_Trecho do documento_:
Eles estão em todo lugar: nas prateleiras dos supermercados, nos lanches das crianças, no café da manhã apressado antes do trabalho. Os ultraprocessados são práticos, baratos, palatáveis e projetados para ser irresistíveis. E são, segundo estudos crescentes, um dos principais fatores por trás das epidemias modernas de obesidade, diabetes e doenças cardiovasculares.
O Que São Alimentos Ultraprocessados?
O conceito de NOVA, sistema de classificação de alimentos desenvolvido pela Universidade de São Paulo, define ultraprocessados como “formulações industriais feitas inteiramente ou majoritariamente de substâncias extraídas de alimentos ou derivadas de constituintes alimentares, com pouco ou nenhum alimento inteiro”. Eles contêm ingredientes que você não encontraria em uma cozinha doméstica: emulsificantes, estabilizantes, aromatizantes artificiais, corantes, adoçantes, conservantes.

_Dados_:
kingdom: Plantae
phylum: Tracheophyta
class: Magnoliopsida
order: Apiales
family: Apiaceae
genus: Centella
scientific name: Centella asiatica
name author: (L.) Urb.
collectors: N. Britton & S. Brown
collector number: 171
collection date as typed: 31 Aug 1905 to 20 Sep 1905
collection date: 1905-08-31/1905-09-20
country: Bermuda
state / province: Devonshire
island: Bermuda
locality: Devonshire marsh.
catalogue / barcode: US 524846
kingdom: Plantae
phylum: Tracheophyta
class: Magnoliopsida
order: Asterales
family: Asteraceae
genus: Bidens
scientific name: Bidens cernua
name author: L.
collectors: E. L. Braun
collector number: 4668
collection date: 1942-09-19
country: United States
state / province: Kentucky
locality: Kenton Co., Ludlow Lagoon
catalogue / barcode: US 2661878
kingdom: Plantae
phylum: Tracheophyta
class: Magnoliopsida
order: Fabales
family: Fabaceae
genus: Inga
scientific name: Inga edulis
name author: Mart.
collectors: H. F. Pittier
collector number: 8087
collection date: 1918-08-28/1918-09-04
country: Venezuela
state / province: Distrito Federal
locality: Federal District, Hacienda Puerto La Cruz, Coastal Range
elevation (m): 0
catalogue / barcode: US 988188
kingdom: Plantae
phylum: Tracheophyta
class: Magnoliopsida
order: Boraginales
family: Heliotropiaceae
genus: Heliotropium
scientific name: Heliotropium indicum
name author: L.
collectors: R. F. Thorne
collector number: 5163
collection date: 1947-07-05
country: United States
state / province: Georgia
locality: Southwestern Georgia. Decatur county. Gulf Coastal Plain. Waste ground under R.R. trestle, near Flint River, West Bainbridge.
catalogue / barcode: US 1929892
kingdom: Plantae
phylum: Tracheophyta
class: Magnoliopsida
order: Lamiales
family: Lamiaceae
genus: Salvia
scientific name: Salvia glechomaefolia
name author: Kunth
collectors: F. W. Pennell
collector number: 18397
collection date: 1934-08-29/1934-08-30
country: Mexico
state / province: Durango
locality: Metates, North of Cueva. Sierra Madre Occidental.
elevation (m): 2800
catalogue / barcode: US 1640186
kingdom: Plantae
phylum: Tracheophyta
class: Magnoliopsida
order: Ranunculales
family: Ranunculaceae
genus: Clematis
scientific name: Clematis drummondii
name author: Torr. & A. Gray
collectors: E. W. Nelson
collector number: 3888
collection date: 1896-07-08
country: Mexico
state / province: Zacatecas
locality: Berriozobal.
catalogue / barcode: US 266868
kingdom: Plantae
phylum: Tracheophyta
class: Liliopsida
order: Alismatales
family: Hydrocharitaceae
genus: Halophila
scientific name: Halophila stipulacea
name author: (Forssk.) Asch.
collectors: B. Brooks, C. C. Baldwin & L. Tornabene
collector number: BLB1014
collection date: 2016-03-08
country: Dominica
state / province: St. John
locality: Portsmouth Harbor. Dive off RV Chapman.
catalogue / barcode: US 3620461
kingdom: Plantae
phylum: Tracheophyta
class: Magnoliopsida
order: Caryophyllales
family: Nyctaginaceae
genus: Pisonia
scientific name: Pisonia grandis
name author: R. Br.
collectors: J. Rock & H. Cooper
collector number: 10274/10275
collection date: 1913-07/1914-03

_Tarefa a cumprir_: Transcreva sem nenhuma alteração o trecho do texto sobre alimentos ultraprocessados que começa com as palavras "Eles estão em" e termina em "e doenças cardiovasculares.".

_Tarefa concluída_:
Eles estão em todo lugar: nas prateleiras dos supermercados, nos lanches das crianças, no café da manhã apressado antes do trabalho. Os ultraprocessados são práticos, baratos, palatáveis e projetados para ser irresistíveis. E são, segundo estudos crescentes, um dos principais fatores por trás das epidemias modernas de obesidade, diabetes e doenças cardiovasculares.